> _RECORDS TO USE_:
== == ==
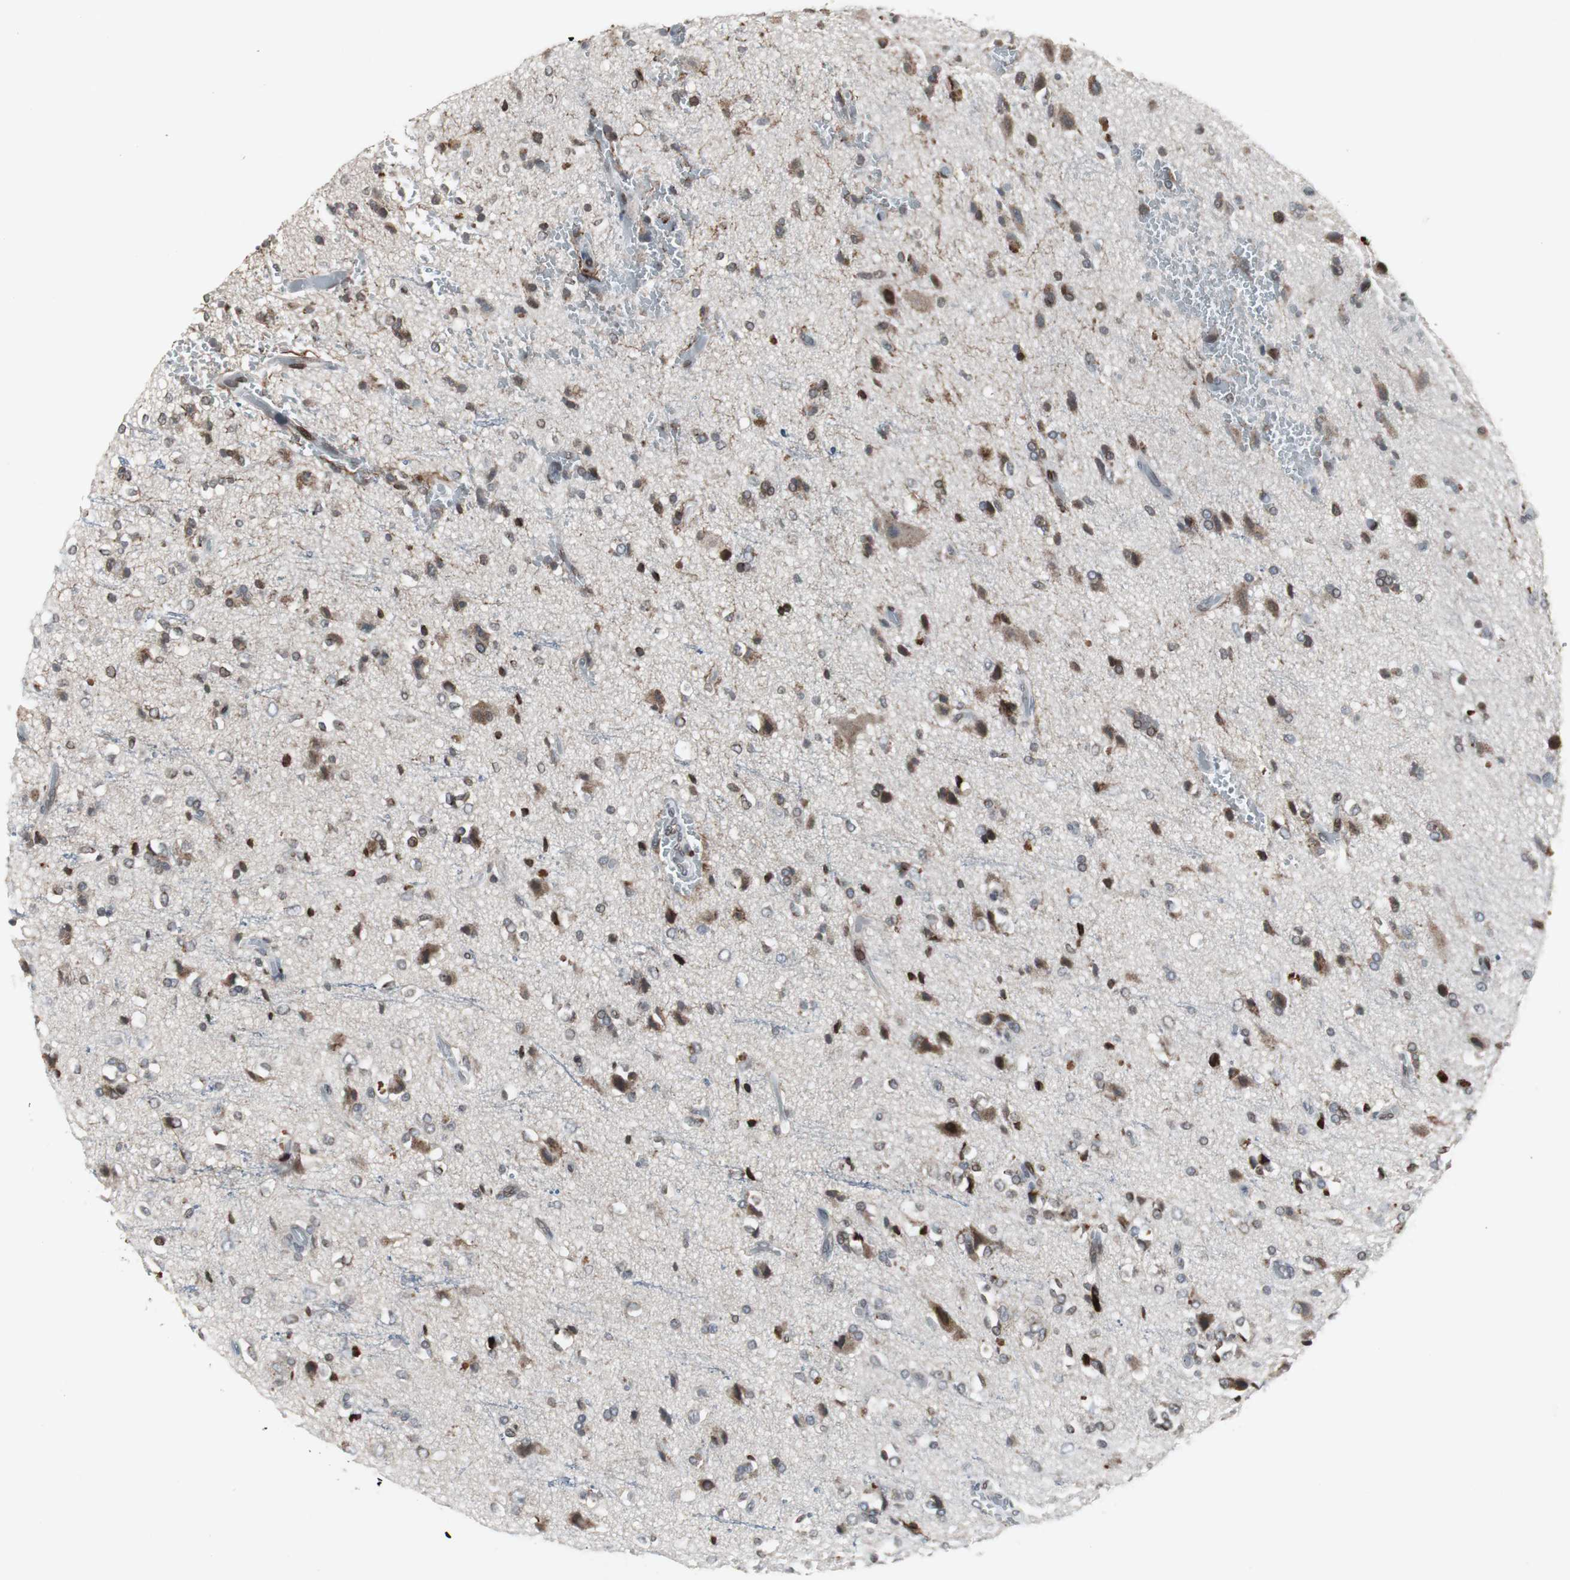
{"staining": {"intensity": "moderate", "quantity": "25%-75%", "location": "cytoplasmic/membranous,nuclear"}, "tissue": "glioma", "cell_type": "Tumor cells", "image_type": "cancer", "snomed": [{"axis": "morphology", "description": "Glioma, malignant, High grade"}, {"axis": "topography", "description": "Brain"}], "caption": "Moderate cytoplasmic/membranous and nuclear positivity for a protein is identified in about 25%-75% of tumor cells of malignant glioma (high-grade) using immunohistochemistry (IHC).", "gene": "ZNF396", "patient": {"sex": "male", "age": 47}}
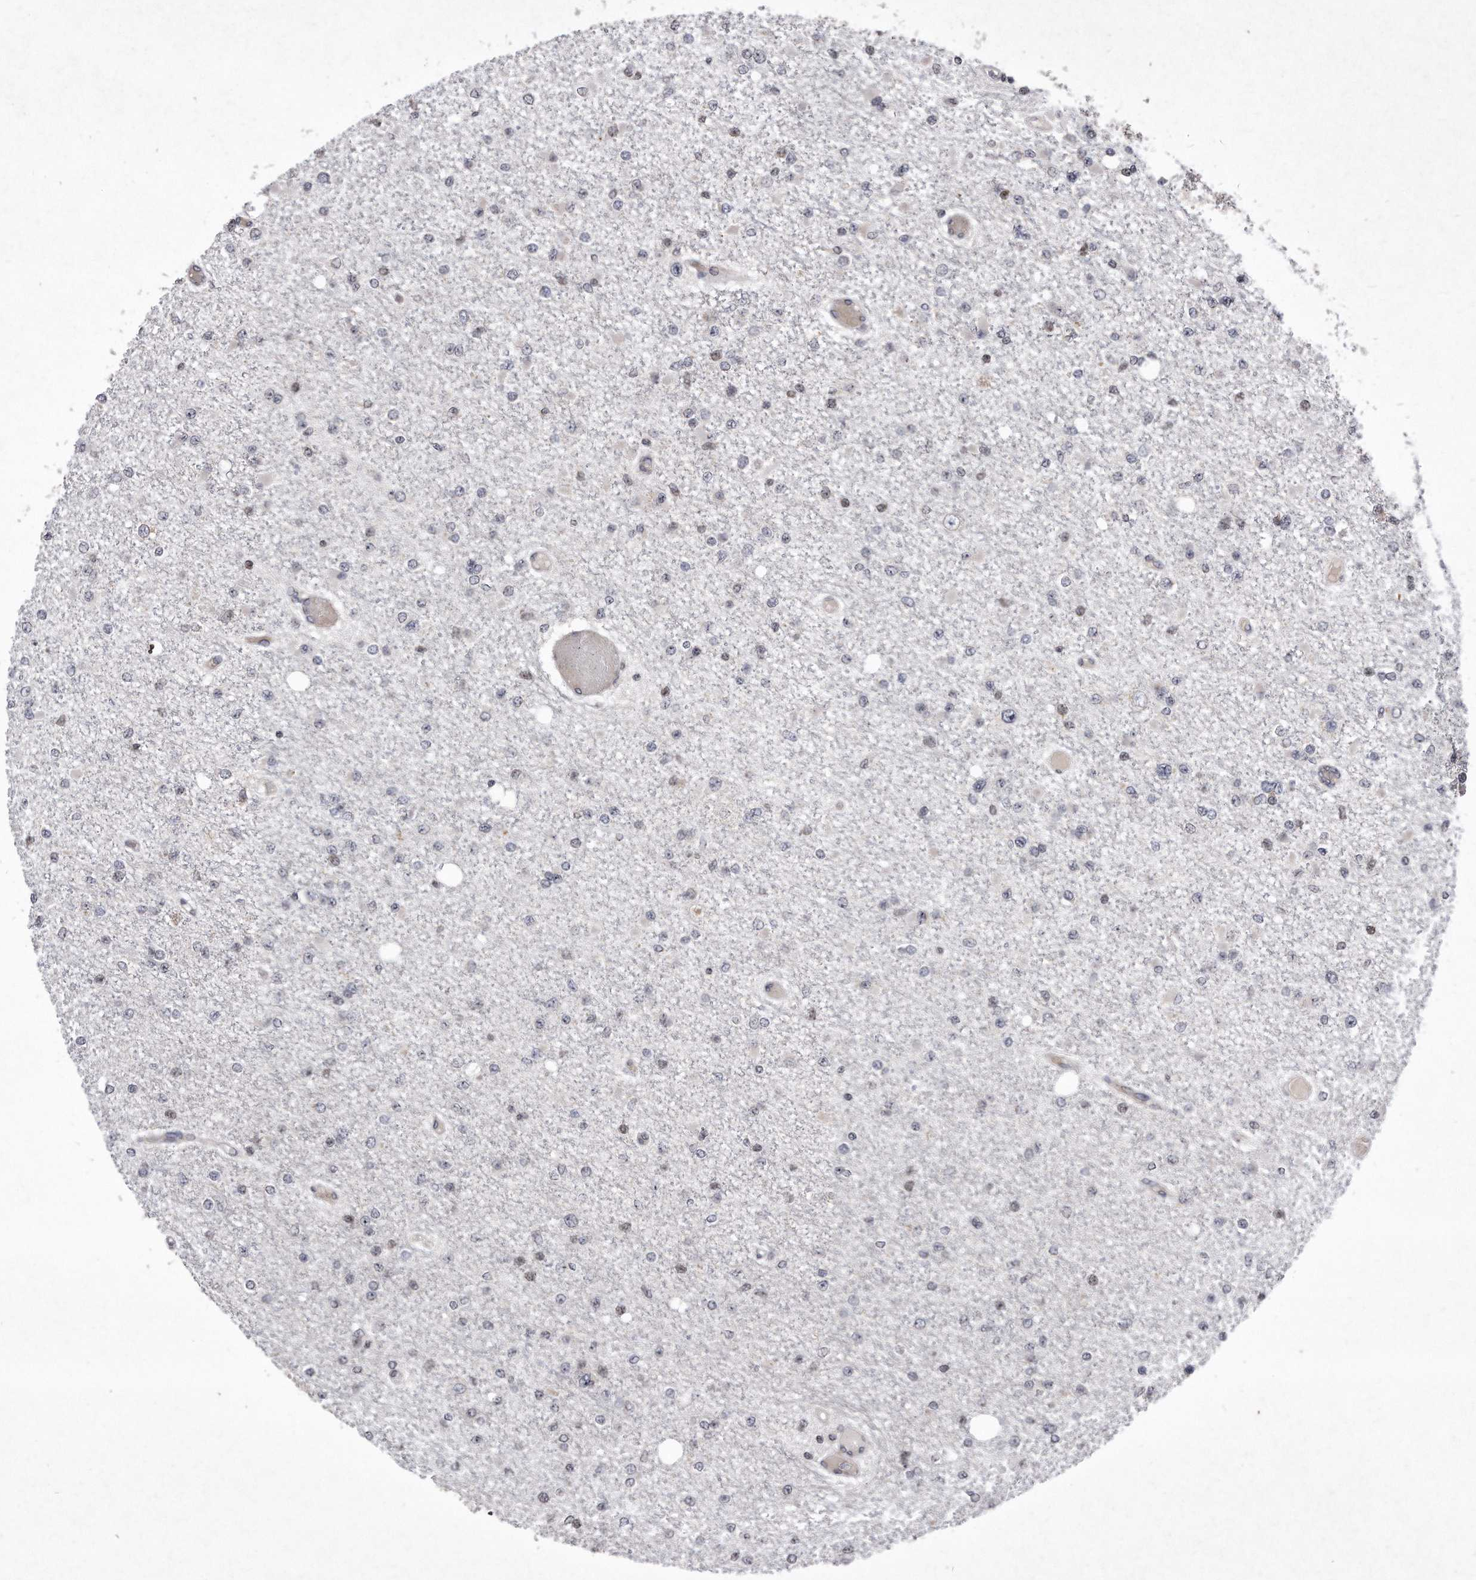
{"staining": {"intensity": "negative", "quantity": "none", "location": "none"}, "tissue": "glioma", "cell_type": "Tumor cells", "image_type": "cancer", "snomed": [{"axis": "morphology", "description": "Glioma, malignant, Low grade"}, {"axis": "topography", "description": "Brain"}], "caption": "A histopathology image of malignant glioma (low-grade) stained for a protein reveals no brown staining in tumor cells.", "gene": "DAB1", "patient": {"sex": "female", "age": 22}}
== == ==
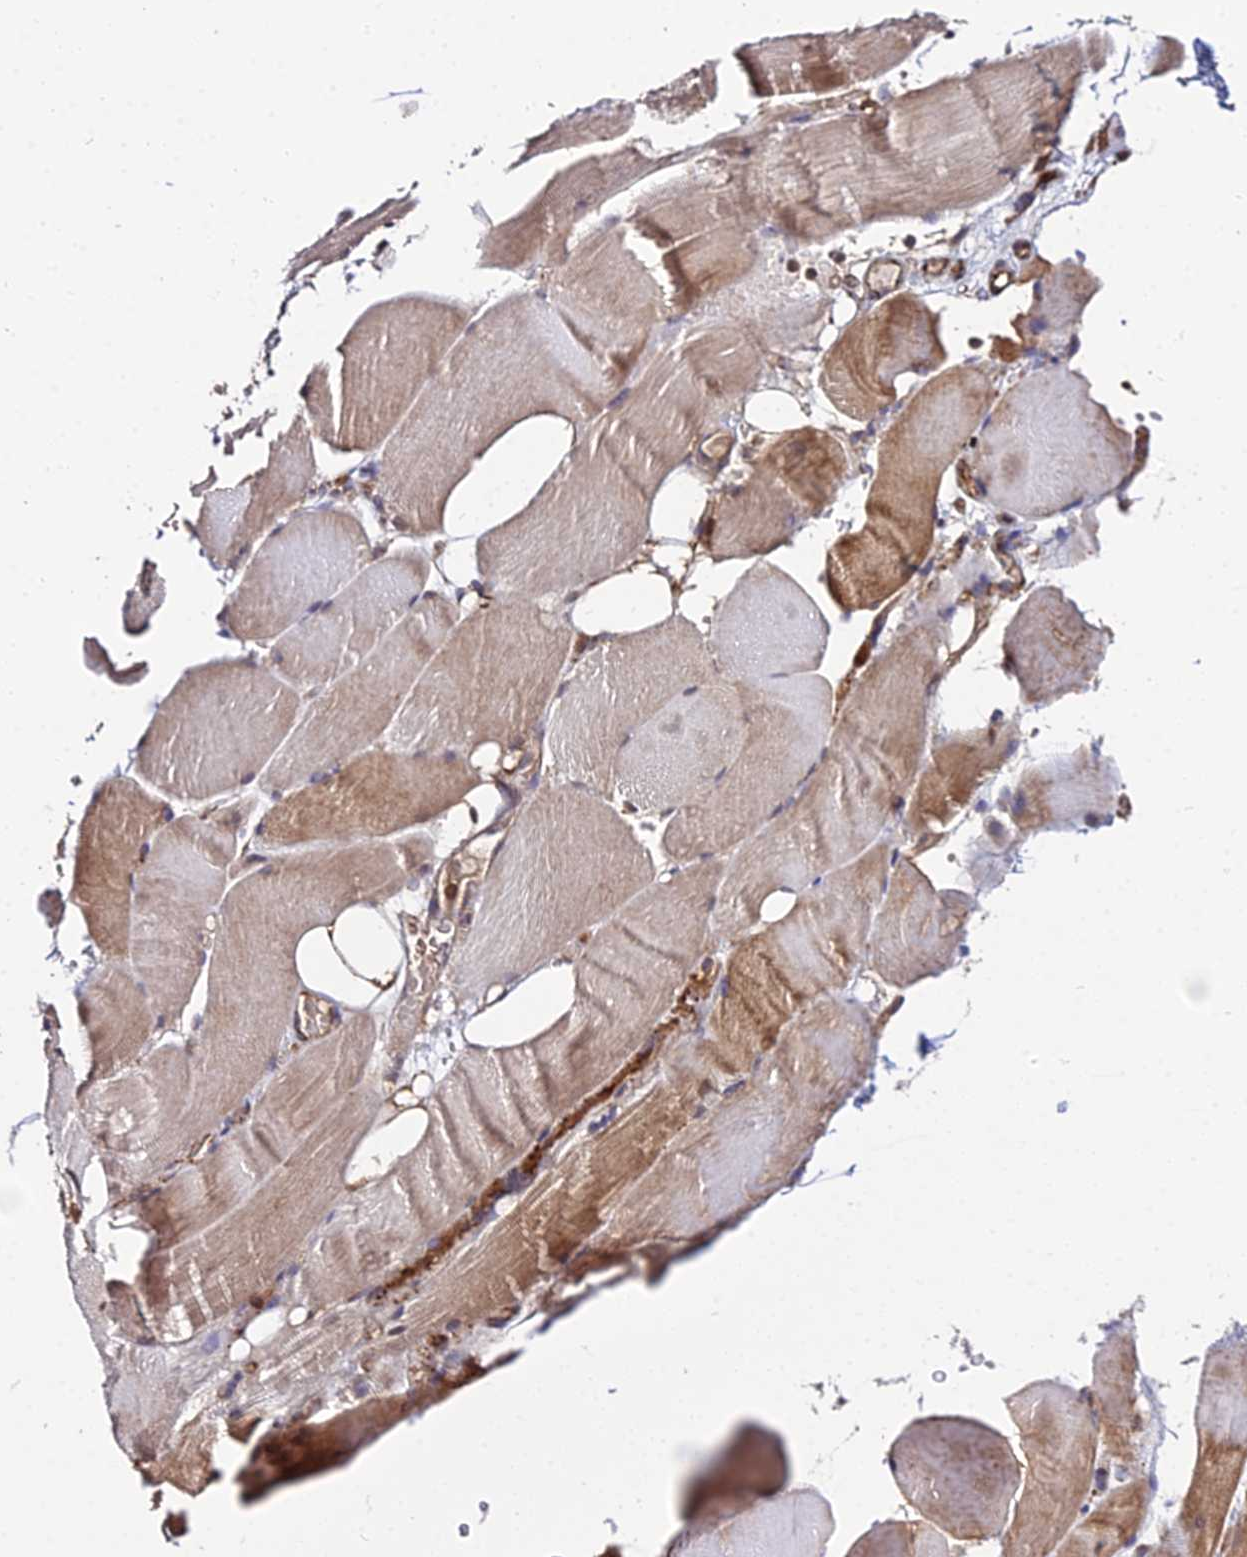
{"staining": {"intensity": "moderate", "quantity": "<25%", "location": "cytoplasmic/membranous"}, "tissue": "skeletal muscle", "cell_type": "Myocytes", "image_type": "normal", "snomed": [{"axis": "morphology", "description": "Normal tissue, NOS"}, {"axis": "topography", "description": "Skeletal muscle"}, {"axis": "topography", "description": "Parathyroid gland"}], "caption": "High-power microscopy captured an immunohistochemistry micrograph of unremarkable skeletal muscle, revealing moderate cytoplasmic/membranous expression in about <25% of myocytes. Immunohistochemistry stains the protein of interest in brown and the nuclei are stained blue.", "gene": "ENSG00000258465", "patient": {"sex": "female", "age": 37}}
== == ==
Whenever a line in the data holds "female", copy that line.

{"staining": {"intensity": "negative", "quantity": "none", "location": "none"}, "tissue": "glioma", "cell_type": "Tumor cells", "image_type": "cancer", "snomed": [{"axis": "morphology", "description": "Glioma, malignant, Low grade"}, {"axis": "topography", "description": "Brain"}], "caption": "A histopathology image of malignant glioma (low-grade) stained for a protein reveals no brown staining in tumor cells.", "gene": "DAB1", "patient": {"sex": "female", "age": 22}}
{"staining": {"intensity": "moderate", "quantity": "<25%", "location": "cytoplasmic/membranous"}, "tissue": "skeletal muscle", "cell_type": "Myocytes", "image_type": "normal", "snomed": [{"axis": "morphology", "description": "Normal tissue, NOS"}, {"axis": "topography", "description": "Skeletal muscle"}, {"axis": "topography", "description": "Parathyroid gland"}], "caption": "High-power microscopy captured an immunohistochemistry micrograph of unremarkable skeletal muscle, revealing moderate cytoplasmic/membranous expression in about <25% of myocytes. Immunohistochemistry stains the protein of interest in brown and the nuclei are stained blue.", "gene": "ENSG00000258465", "patient": {"sex": "female", "age": 37}}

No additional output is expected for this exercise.